Tennessee Williams’ Cat on a Hot Tin Roof fills the slot for serious American drama and J.M. Barrie’s The Admirable Crichton does the same for English comedy. Admirable choices, one would say.

Artistic Director Jackie Maxwell has made a habit of finding works that have all but disappeared from the repertoire in general and have never been seen in Canada. Drama at Inish – A Comedy by Irish playwright Lennox Robinson will get its Canadian premiere on May 6 at the Court House Theatre.

If that’s not adventurous enough, how about the premiere of a musical: Maria Severa by Jay Turvey and Paul Sportelli, again at the Court House. The musical is about the birth of fado, the Portuguese music of the street. Raise your hand if you know anything about it.

Jackie Maxwell does not stop there in her mission to broaden our horizons. She is offering Suzan-Lori Parks’ 2002 Pulitzer Prize winner Topdog/Underdog and When the Rain Stops Falling by Andrew Bovell. The latter is from Australia and one can safely say that Aussie plays have not exactly flooded Canadian theatres. Both plays are at the Studio Theatre.

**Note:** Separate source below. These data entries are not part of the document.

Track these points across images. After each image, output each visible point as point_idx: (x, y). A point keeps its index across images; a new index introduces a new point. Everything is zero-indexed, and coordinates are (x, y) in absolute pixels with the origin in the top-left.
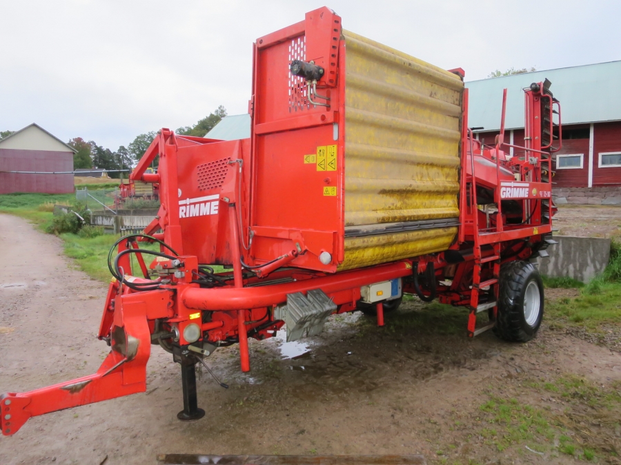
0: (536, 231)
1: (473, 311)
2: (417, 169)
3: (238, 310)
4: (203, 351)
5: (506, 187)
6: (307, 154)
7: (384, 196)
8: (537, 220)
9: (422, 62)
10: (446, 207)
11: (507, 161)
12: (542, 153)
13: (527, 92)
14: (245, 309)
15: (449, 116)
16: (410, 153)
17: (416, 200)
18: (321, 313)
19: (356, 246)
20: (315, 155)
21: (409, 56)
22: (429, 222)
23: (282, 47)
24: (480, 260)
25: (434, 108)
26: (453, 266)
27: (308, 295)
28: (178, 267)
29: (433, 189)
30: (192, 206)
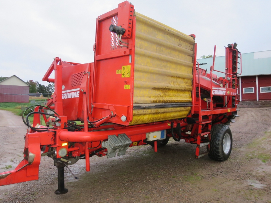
0: (229, 110)
1: (198, 146)
2: (172, 79)
3: (85, 142)
4: (68, 161)
5: (215, 90)
6: (118, 69)
7: (155, 90)
8: (230, 106)
9: (174, 30)
10: (186, 97)
11: (217, 79)
12: (233, 76)
13: (226, 48)
14: (89, 142)
15: (188, 55)
16: (168, 71)
17: (171, 93)
18: (124, 145)
19: (140, 113)
20: (121, 70)
21: (168, 27)
22: (177, 104)
23: (109, 20)
24: (201, 123)
25: (180, 51)
26: (191, 125)
27: (119, 137)
28: (58, 121)
29: (179, 88)
30: (69, 93)
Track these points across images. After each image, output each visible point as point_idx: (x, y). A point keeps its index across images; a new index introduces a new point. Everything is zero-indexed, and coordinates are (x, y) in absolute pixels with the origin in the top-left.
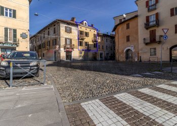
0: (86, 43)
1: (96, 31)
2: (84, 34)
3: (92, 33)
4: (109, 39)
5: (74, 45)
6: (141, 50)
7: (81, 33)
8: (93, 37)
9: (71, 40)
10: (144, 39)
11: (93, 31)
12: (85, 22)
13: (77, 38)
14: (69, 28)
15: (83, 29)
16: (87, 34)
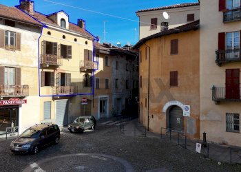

But if you want to see a tour de force or a bravura performance or whatever superlative you want to dig up for outstanding theatre, don’t miss Lorne Kennedy in The President by Ferenc Molnar as adapted by Morwyn Brebner. This one-act play was shown in 2008 and is a farce about a president of a large corporation who must transform a boorish Communist cabby into a successful capitalist. You never knew that anyone could speak English at speeds that would earn a speeding ticket if done on the highway. A must-see.

Now let’s start complaining. Why don’t they produce plays by …. Why are they ignoring …..

I need to shovel the driveway; my car’s transmission is acting up; there are icicles hanging from my mustache. Bring some warmer weather and some openings at the theatre and I will shut up and never complain – until the weather improves.